Another federal prohibited-person category gun controllers have deemed rife for abuse concerns those suffering from mental illness. Federal law prohibits firearm possession by anyone “who has been adjudicated as a mental defective or who has been committed to a mental institution.” The anti-gun activists and the federal administrative state have targeted both halves of this category for expansion.
In an effort to prohibit as many people as possible from possessing firearms, the federal government has willfully misinterpreted “adjudicated as a mental defective.” For example, the Department of Veterans Affairs labels those assigned a fiduciary to handle their VA benefits as “mental defectives” for the purposes of the firearm prohibition. Thanks to this outrageous administrative expansion of a prohibited-persons category, veterans who might need a little help balancing their checkbook are dumped into the FBI’s National Instant Criminal Background Check System (NICS) alongside the likes of violent felons, the dishonorably discharged and those who have renounced their citizenship.
In its last days, the Barack Obama administration attempted to expand this practice to Social Security beneficiaries receiving benefits for a mental-health disability who had been assigned a representative payee to manage their entitlement. Thankfully, the 115th Congress and President Donald Trump nixed the change upon taking office.
Concerning the definition of “committed to a mental institution,” again, anti-gun forces in the administrative state have attempted to expand the definition well beyond the type of formal institutionalization Congress envisioned when it enacted the prohibition in 1968. In 2014, ATF published a notice of proposed rulemaking (Rule 51P) to alter the “committed to a mental institution” definition in the federal regulations to include involuntary outpatient treatment. As NRA-ILA noted at the time, the expanded definition could implicate the type of “mandatory court-ordered counseling or treatment … common in a wide range of legal proceedings, from custody disputes to diversionary dispositions for relatively minor and non-violent criminal offenses such as simple possession of marijuana or driving while under the influence.”
Of course, none of these federal efforts go anywhere near far enough for the professional gun-control advocates. The Michael Bloomberg-bankrolled Johns Hopkins Bloomberg School of Public Health advocates a host of new prohibited-persons categories. These include a 15-year prohibition for persons convicted of any “violent misdemeanor,” no matter how minor. The Bloomberg front group also advocates a prohibition on “persons determined by a judge to be a gang member.” Aside from being a violation of the First Amendment freedom of association, the policy would eschew traditional due-process protections for the whims of a single judge. Moreover, in an era where the federal government treats school-board critics as something akin to domestic terrorists, it takes little imagination to envision how the state might employ a “gang member” firearm prohibition against its political adversaries.

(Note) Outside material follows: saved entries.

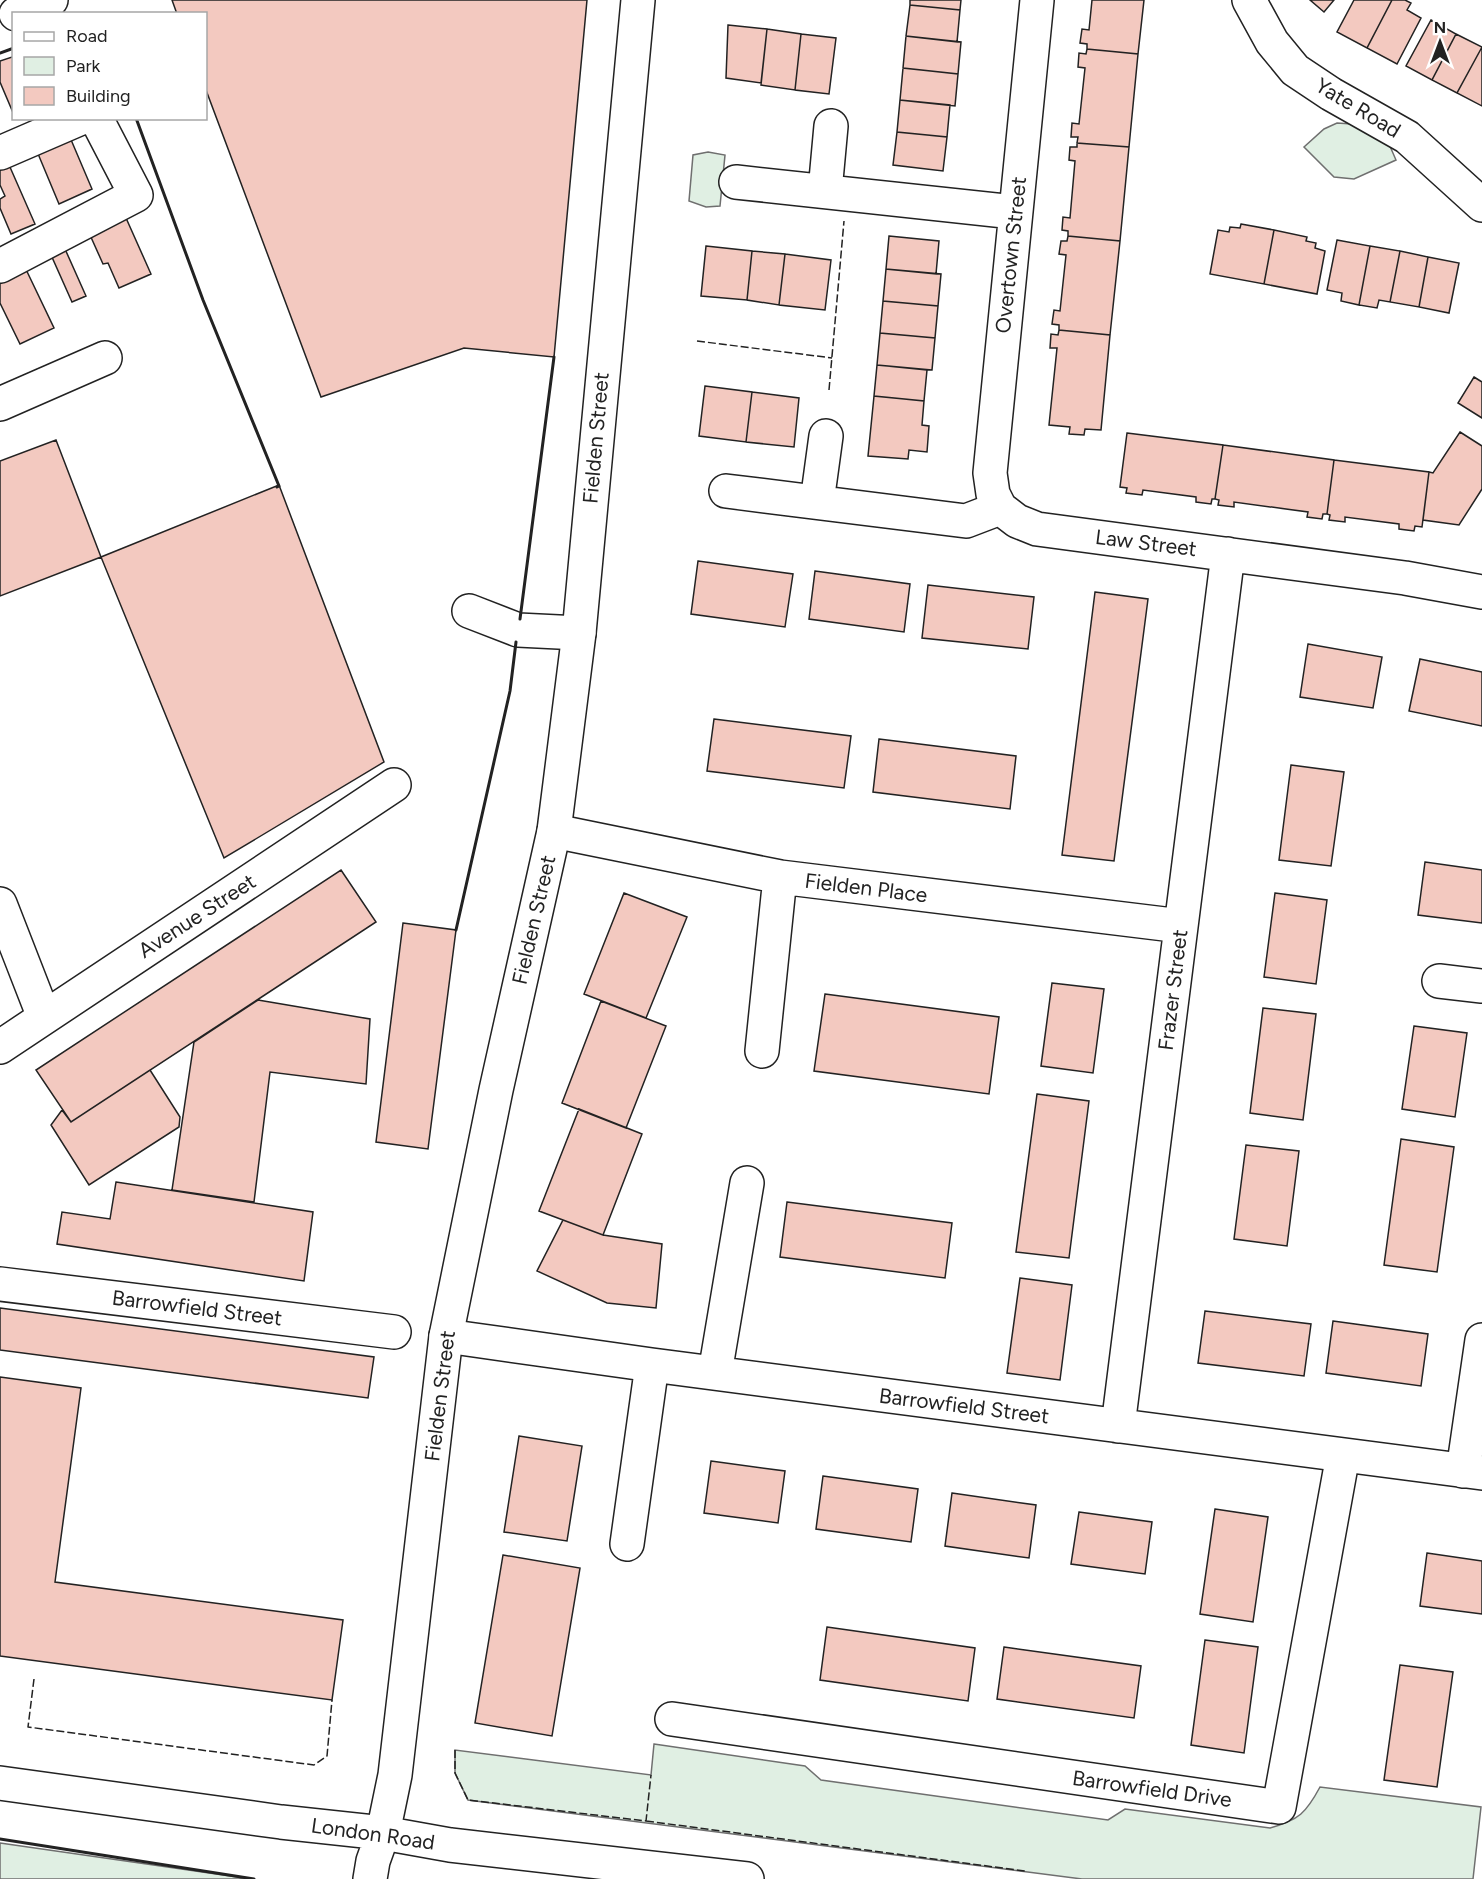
<svg xmlns="http://www.w3.org/2000/svg" width="1482" height="1879" font-family="Figtree,sans-serif">
  <rect width="100%" height="100%" fill="#fff"/>
  <path fill="#e0efe3" stroke="#6f6f6f" stroke-width="1.5" d="M1337 123 1352 124 1389 144 1396 160 1354 179 1334 177 1304 147 1324 129Z
    M708 152 725 155 720 206 706 207 689 201 693 155Z
    M654 1744 805 1766 821 1780 1108 1820 1125 1809 1270 1828C1299 1820 1306 1813 1320 1787L1481 1807 1473 1879H1082L468 1800 455 1773V1750L651 1775Z
    M0 1843 251 1879H0Z"/>
  <path fill="#f3c9c0" stroke="#222" stroke-width="1.5" d="M172 0H587L554 357 464 348 321 397 206 90V14H177Z
    M910 0H961L960 10 910 5Z
    M1092 0H1144L1138 54 1087 49V44L1080 43 1082 29 1089 30Z
    M1310 0H1334L1324 12Z
    M1354 0H1392L1367 48 1337 32Z
    M1392 0H1405L1411 3 1407 10 1421 18 1397 64 1367 48Z
    M910 5 960 10 957 42 906 36Z
    M1431 20 1456 34 1432 80 1406 66Z
    M728 25 767 29 761 83 726 78Z
    M767 29 801 34 795 90 761 85Z
    M801 34 836 38 829 94 795 90Z
    M1456 34 1482 47 1457 93 1432 80Z
    M906 36 961 42 958 74 903 68Z
    M1482 47V106L1457 93Z
    M1087 49 1138 54 1129 147 1077 143 1078 137H1071L1072 123 1079 124 1085 68 1078 67 1079 53 1086 54Z
    M12 57 14 59V115L0 82V61Z
    M903 68 958 74 955 106 900 100Z
    M900 100 950 105 947 137 897 132Z
    M897 132 947 137 943 171 893 165Z
    M69 135 92 189 59 204 36 149Z
    M1077 143 1129 147 1120 241 1068 236V231L1062 230 1063 217 1070 218 1075 161 1069 160 1070 147H1077Z
    M6 158 35 224 11 234 0 208V199L5 196 0 185V161Z
    M122 209 151 274 119 288 108 263 103 264 90 235Z
    M1241 224 1274 230 1264 284 1210 274 1218 230 1229 232 1230 227 1240 228Z
    M1274 230 1307 237 1306 241 1316 243 1315 248 1325 251 1317 294 1264 284Z
    M889 236 939 241 936 274 886 269Z
    M1068 236 1120 241 1110 335 1059 330V325L1052 324 1054 310 1060 311 1066 255 1059 254 1061 241H1067Z
    M61 240 86 296 72 302 47 246Z
    M1337 240 1370 246 1359 305 1341 301 1342 293 1327 290Z
    M706 246 752 251 747 300 701 296Z
    M1370 246 1400 251 1390 302 1379 300 1377 308 1359 305Z
    M752 251 785 254 779 305 747 300Z
    M1400 251 1428 257 1419 307 1390 302Z
    M785 254 831 260 825 310 779 305Z
    M1428 257 1459 263 1449 313 1419 307Z
    M21 259 54 328 20 344 0 303V269Z
    M886 269 941 274 938 306 883 301Z
    M883 301 938 306 935 338 880 333Z
    M1059 330 1110 335 1101 430 1085 429 1084 435 1069 434 1070 427 1049 425 1057 348H1050L1051 334 1058 335Z
    M880 333 935 338 932 370 877 365Z
    M877 365 927 370 924 401 874 396Z
    M1474 377 1482 382V418L1458 403Z
    M705 386 752 392 746 442 699 436Z
    M752 392 799 398 794 447 746 442Z
    M874 396 924 401 922 425 929 426 927 452 909 450 908 459 868 456Z
    M1460 432 1482 446V489L1459 525 1423 520 1429 472 1433 473Z
    M1127 433 1223 445 1215 499H1212L1211 504 1196 502V497L1143 490 1142 495 1126 493 1127 488 1120 487Z
    M56 440 101 557 0 596V461Z
    M1223 445 1334 460 1327 514H1323L1322 519 1307 517 1308 512 1234 502V507L1218 505 1219 500 1215 499Z
    M1334 460 1429 472 1422 527 1415 526 1414 531 1399 529V524L1345 517V522L1329 520 1330 515 1327 514Z
    M279 485 384 762 224 858 101 557Z
    M698 561 793 574 785 627 691 614Z
    M815 571 910 584 904 632 809 619Z
    M928 585 1034 597 1028 649 922 638Z
    M1095 592 1148 599 1114 861 1062 855Z
    M1308 644 1382 657 1373 708 1300 697Z
    M1420 659 1482 672V726L1409 711Z
    M714 719 851 736 844 788 707 771Z
    M879 739 1016 756 1010 809 873 792Z
    M1291 765 1344 772 1331 866 1279 860Z
    M1425 862 1482 870V923L1418 915Z
    M341 870 376 922 71 1122 36 1070Z
    M624 893 687 917 646 1018 584 994Z
    M1275 893 1327 900 1316 984 1264 977Z
    M403 923 456 930 428 1149 376 1142Z
    M1052 983 1104 989 1093 1073 1041 1066Z
    M825 994 999 1017 989 1094 814 1071Z
    M258 1000 370 1019 366 1084 270 1072 254 1202 172 1190 194 1042Z
    M601 1001 666 1026 626 1128 562 1103Z
    M1263 1008 1316 1014 1303 1120 1250 1113Z
    M1414 1026 1467 1033 1455 1117 1402 1109Z
    M150 1070 180 1117 179 1127 89 1185 51 1125 62 1110 71 1122Z
    M1037 1094 1089 1101 1069 1258 1016 1252Z
    M579 1109 642 1134 603 1235 539 1211Z
    M1401 1139 1454 1147 1437 1272 1384 1265Z
    M1246 1145 1299 1151 1287 1246 1234 1239Z
    M116 1182 313 1212 304 1281 57 1244 62 1212 110 1219Z
    M787 1202 952 1223 945 1278 780 1257Z
    M563 1220 603 1235 662 1244 656 1308 607 1303 537 1271Z
    M1020 1278 1072 1285 1060 1380 1007 1373Z
    M0 1308 374 1357 368 1398 0 1350Z
    M1205 1311 1311 1324 1304 1376 1198 1363Z
    M1333 1321 1428 1334 1421 1386 1326 1373Z
    M0 1377 81 1388 55 1582 343 1620 332 1700 0 1656Z
    M519 1436 582 1446 567 1541 504 1532Z
    M711 1461 785 1471 778 1523 704 1513Z
    M823 1476 918 1489 911 1542 816 1529Z
    M952 1493 1036 1505 1029 1558 945 1546Z
    M1215 1509 1268 1517 1253 1622 1200 1614Z
    M1079 1512 1152 1522 1145 1574 1071 1564Z
    M1427 1553 1482 1561V1614L1420 1606Z
    M503 1555 580 1568 552 1736 475 1723Z
    M827 1627 975 1648 968 1701 820 1680Z
    M1205 1640 1258 1647 1244 1753 1191 1745Z
    M1004 1647 1141 1666 1134 1718 997 1699Z
    M1400 1665 1453 1672 1437 1787 1384 1780Z"/>
  <g fill="none" stroke-linecap="round" stroke-linejoin="round">
    <defs>
      <path id="minor" d="M1249 0 1272 42 1295 70 1331 94 1407 137 1482 205
        M16 14 51 0
        M0 153 81 118
        M736 182 1014 212
        M825 191 831 126
        M0 266 136 195 96 118
        M0 404 105 358
        M726 491 966 521 1000 508 1017 521 1037 529 1405 578 1482 592
        M817 502 826 436
        M1000 508 993 494 990 473 1037 0
        M469 611 518 630 579 633
        M554 831 780 877 1181 926
        M0 904 44 1017
        M1439 981 1482 986
        M0 1047 394 785
        M762 1051 780 877
        M0 1284 394 1332
        M446 1336 652 1365 1482 1473
        M715 1373 747 1183
        M1118 1426 1228 554
        M1463 1471 1482 1340
        M627 1544 652 1365
        M672 1719 1279 1807 1343 1455"/>
      <path id="major" d="M0 1783 281 1822 383 1833 450 1845 747 1879
        M370 1879 373 1861 383 1833 395 1775 446 1336 496 1090 554 831 579 633 638 0"/>
    </defs>
    <use href="#minor" stroke="#222" stroke-width="36"/>
    <use href="#major" stroke="#222" stroke-width="36"/>
    <use href="#minor" stroke="#fff" stroke-width="33"/>
    <use href="#major" stroke="#fff" stroke-width="33"/>
    <path stroke="#222" stroke-width="1.5" stroke-dasharray="8 3" stroke-linecap="butt" d="M697 341 832 358
      M829 390 844 221
      M34 1679 28 1727 314 1765 327 1756 332 1700
      M455 1750V1773L468 1800 646 1821 651 1775
      M646 1821 1025 1871"/>
    <path stroke="#222" stroke-width="3" d="M0 53 14 48
      M136 118 203 300 279 486 277 487
      M520 619 554 357
      M456 930 510 691 516 642
      M0 1839 254 1879"/>
  </g>
  <g text-anchor="middle" stroke-width="4.5" stroke-linejoin="round" paint-order="stroke">
    <g font-size="21" fill="#222" stroke="#fff">
      <text transform="translate(1358 108) rotate(31)" y="7">Yate Road</text>
      <text transform="translate(1011 255) rotate(-84)" y="7">Overtown Street</text>
      <text transform="translate(596 438) rotate(-85)" y="7">Fielden Street</text>
      <text transform="translate(1146 543) rotate(7)" y="7">Law Street</text>
      <text transform="translate(866 888) rotate(7)" y="7">Fielden Place</text>
      <text transform="translate(197 916) rotate(-33)" y="7">Avenue Street</text>
      <text transform="translate(534 920) rotate(-77)" y="7">Fielden Street</text>
      <text transform="translate(1173 990) rotate(-83)" y="7">Frazer Street</text>
      <text transform="translate(197 1308) rotate(7)" y="7">Barrowfield Street</text>
      <text transform="translate(440 1396) rotate(-83)" y="7">Fielden Street</text>
      <text transform="translate(964 1406) rotate(7)" y="7">Barrowfield Street</text>
      <text transform="translate(1152 1789) rotate(8)" y="7">Barrowfield Drive</text>
      <text transform="translate(373 1834) rotate(8)" y="7">London Road</text>
    </g>
  </g>
  <rect x="12" y="12" width="195" height="108" fill="#ffffff" stroke="#a7a7a7" stroke-width="1.5"/>
  <rect x="24" y="32" width="30" height="9" fill="#ffffff" stroke="#a7a7a7" stroke-width="1.5"/>
  <text x="66" y="42" font-size="18" fill="#222222">Road</text>
  <rect x="24" y="57" width="30" height="18" fill="#e0efe3" stroke="#a7a7a7" stroke-width="1.5"/>
  <text x="66" y="72" font-size="18" fill="#222222">Park</text>
  <rect x="24" y="87" width="30" height="18" fill="#f3c9c0" stroke="#a7a7a7" stroke-width="1.5"/>
  <text x="66" y="102" font-size="18" fill="#222222">Building</text>
  <g transform="translate(1440 42)" stroke="#ffffff" stroke-width="4.5" paint-order="stroke">
  <path d="M0-4.5L10 22L0 15L-10 22Z" fill="#222222"/>
  <text y="-9" font-size="16" font-weight="bold" text-anchor="middle" fill="#222222">N</text>
  </g>
</svg>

Over the last half-century, gun-rights supporters’ enthusiasm to protect the ownership and availability of the types firearms necessary to exercise the Second Amendment right has altered the political landscape. Now, as gun-control supporters increasingly set their sights on gun owners, gun-rights supporters must marshal that same passion to combat the more complex anti-gun campaign to expand prohibited-persons categories. At stake is more than just what types of guns Americans may own, but whether the average American will qualify to own any firearm at all.